____ TEXTE À LIRE

Où est passé Jack Ma? Depuis six mois, la question préoccupe non seulement les milieux financiers mais alimente aussi les spéculations sur une prise de contrôle de l’économie numérique par l’Etat chinois. Jack Ma, c’est l’homme le plus riche de Chine, le fondateur d’Alibaba, la plus grande entreprise d’e-commerce au monde. En l’espace de deux décennies, grâce à ses plateformes d’achats, de paiement et de prêt en ligne, il est devenu un acteur à la fois commercial et bancaire plus puissant qu’un Bezos ou qu’un Zuckerberg. Aujourd’hui, Pékin démantèle son empire.

________

**CONSIGNES:**
1/ Dans le texte sur Jack Ma, quelle entreprise a-t-il fondée ?
2/ Poursuivez le texte sur Jack Ma après sa dernière phrase.

____ INFORMATIONS EXTRAITES

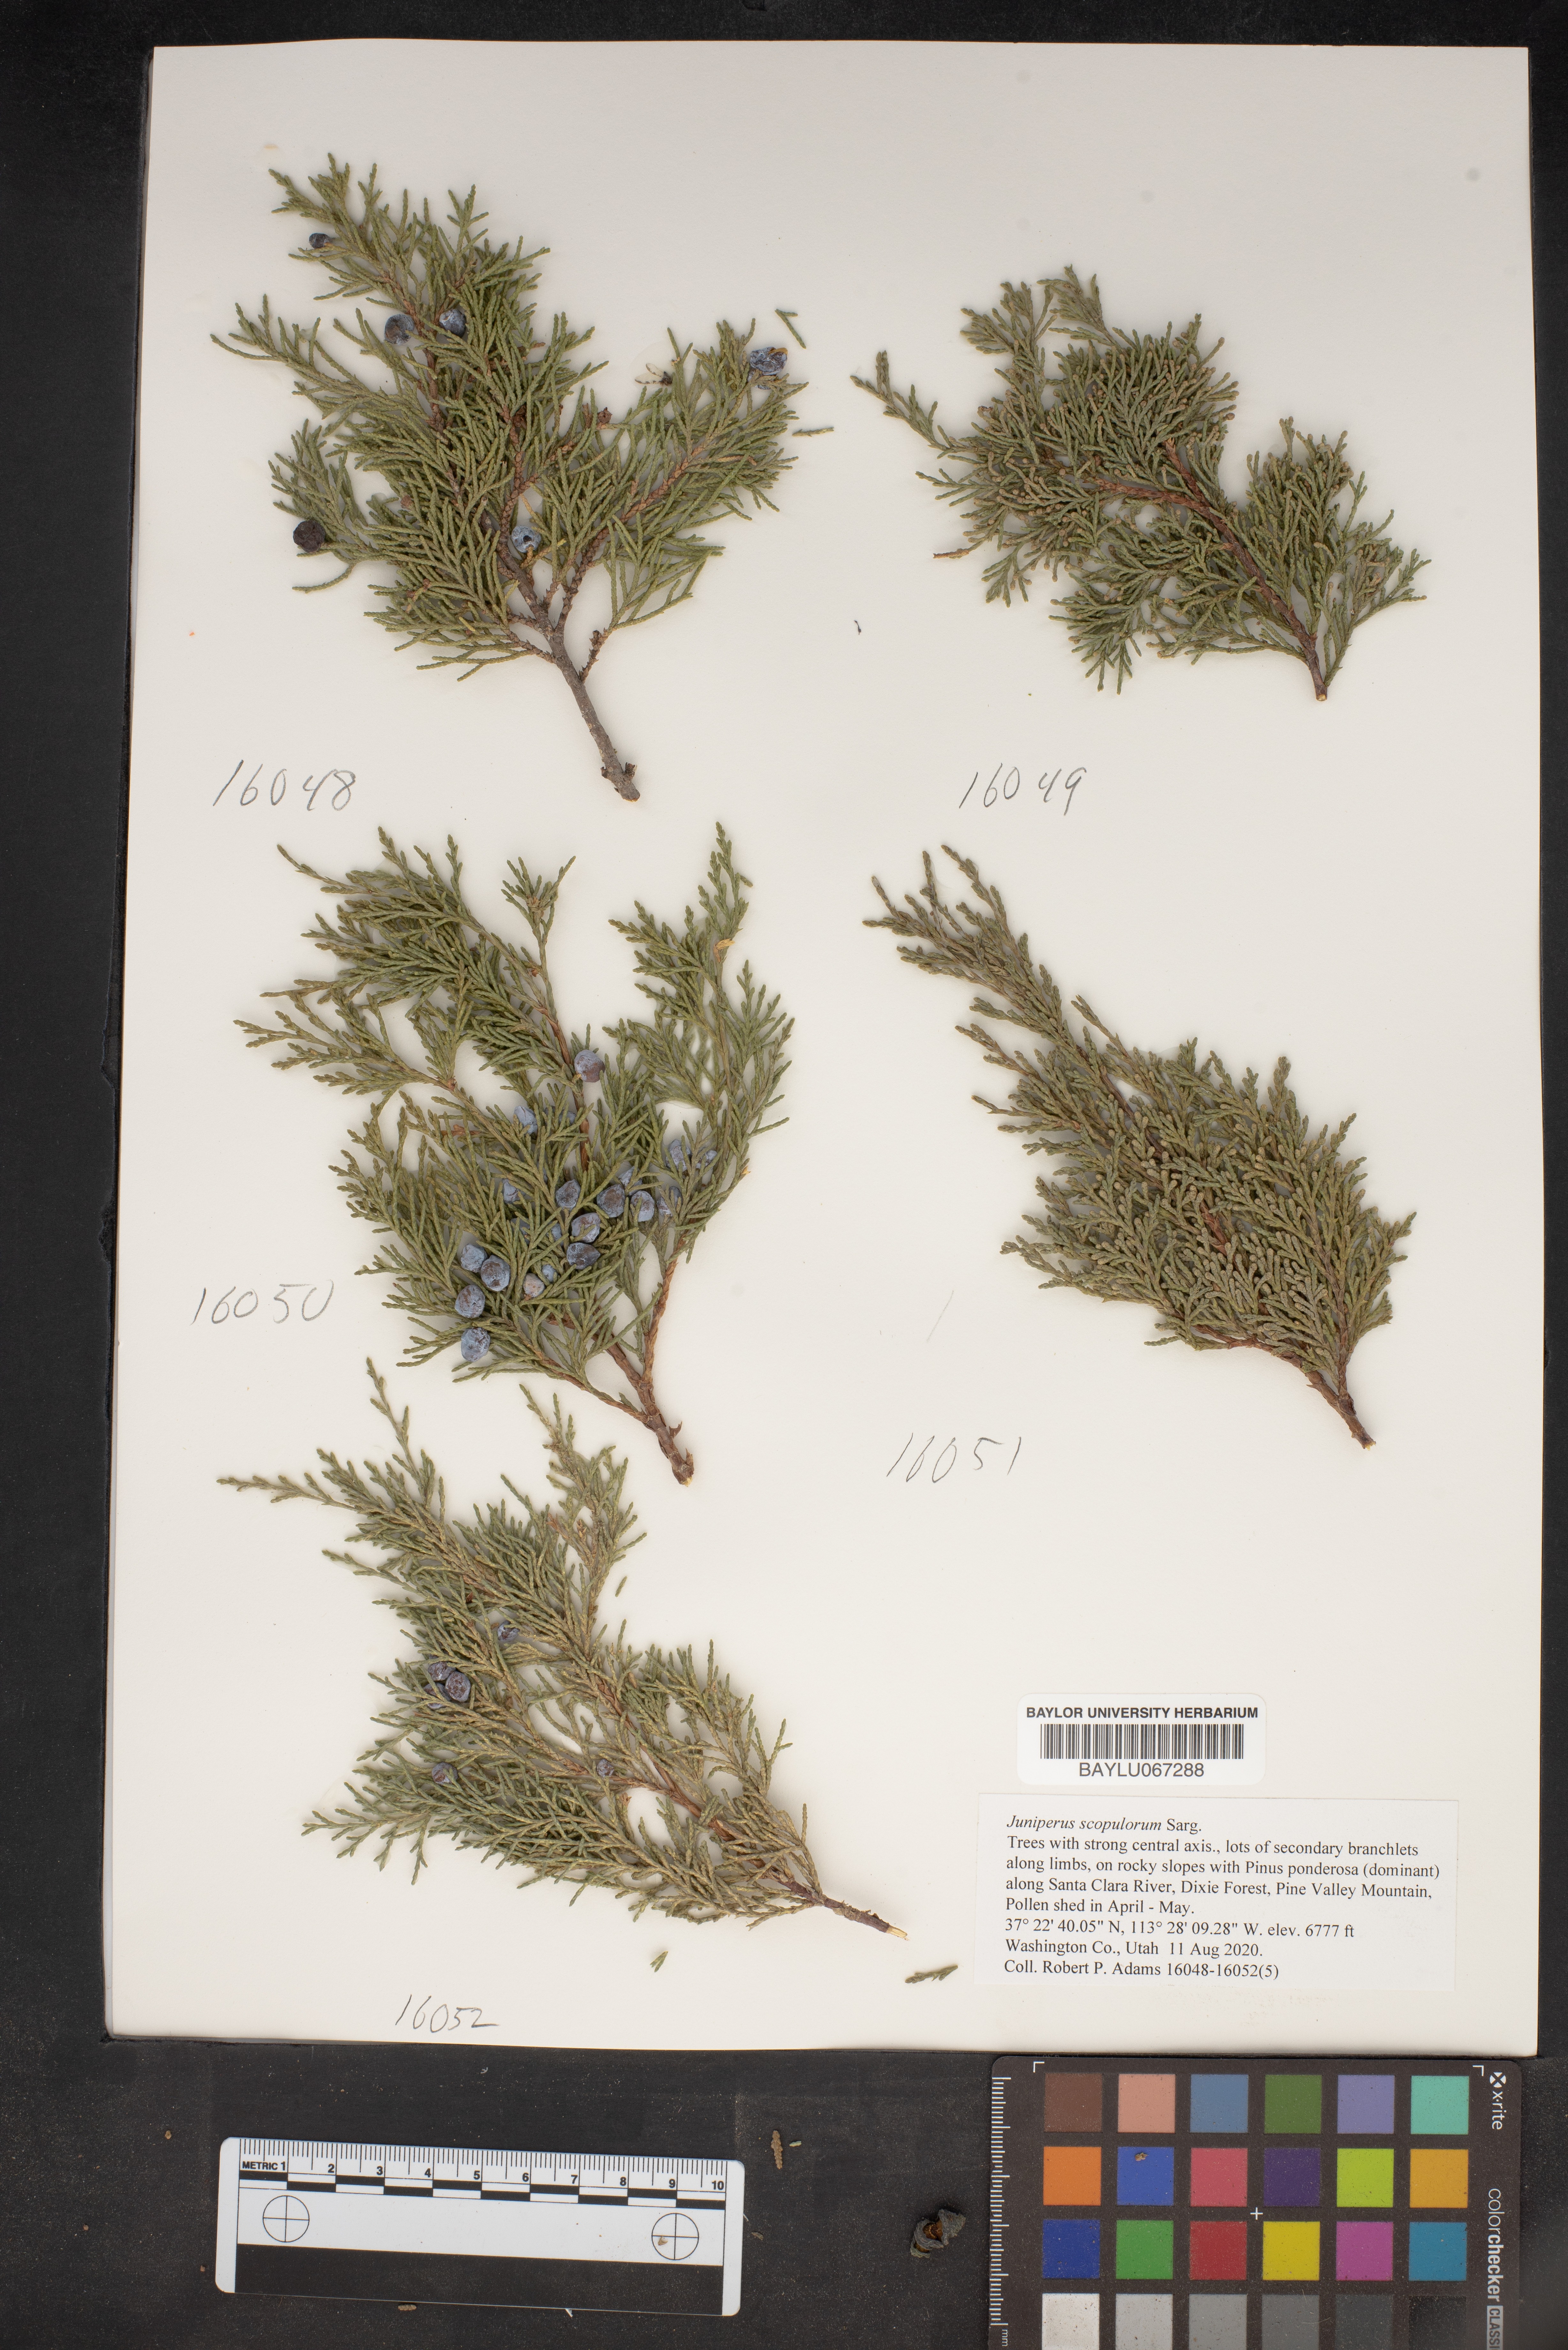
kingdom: Plantae
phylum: Tracheophyta
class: Pinopsida
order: Pinales
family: Cupressaceae
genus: Juniperus
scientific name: Juniperus scopulorum
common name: Rocky mountain juniper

________

**LISTE DES RÉPONSES:**
1/ Il a fondé Alibaba, la plus grande entreprise d'e-commerce au monde.

2/
A une exception près, Jack Ma n’est plus apparu en public depuis octobre dernier. Il avait alors critiqué le système de régulation bancaire chinois, jugé dépassé. A l’époque, le flamboyant entrepreneur préparait l’introduction à la bourse de Hongkong de sa filiale de prêt bancaire, Ant Group, qui promettait d’établir un nouveau record de valorisation boursière. L’opération fut stoppée en fin d’année par le régulateur chinois. Depuis, les signaux se multiplient en Chine d’une reprise en main des entreprises numériques, privées pour la plupart, afin qu’elles se conforment au même moule que le secteur public. Début avril, Alibaba devait payer 2,4 milliards de francs d’amende pour «abus de position dominante». Ce mouvement devrait être parachevé, selon une information du Financial Times, par le transfert de l’intégralité des données des 700 millions de clients d’Ant Group à une filiale de la Banque centrale de Chine. Ce qui revient à une forme de nationalisation.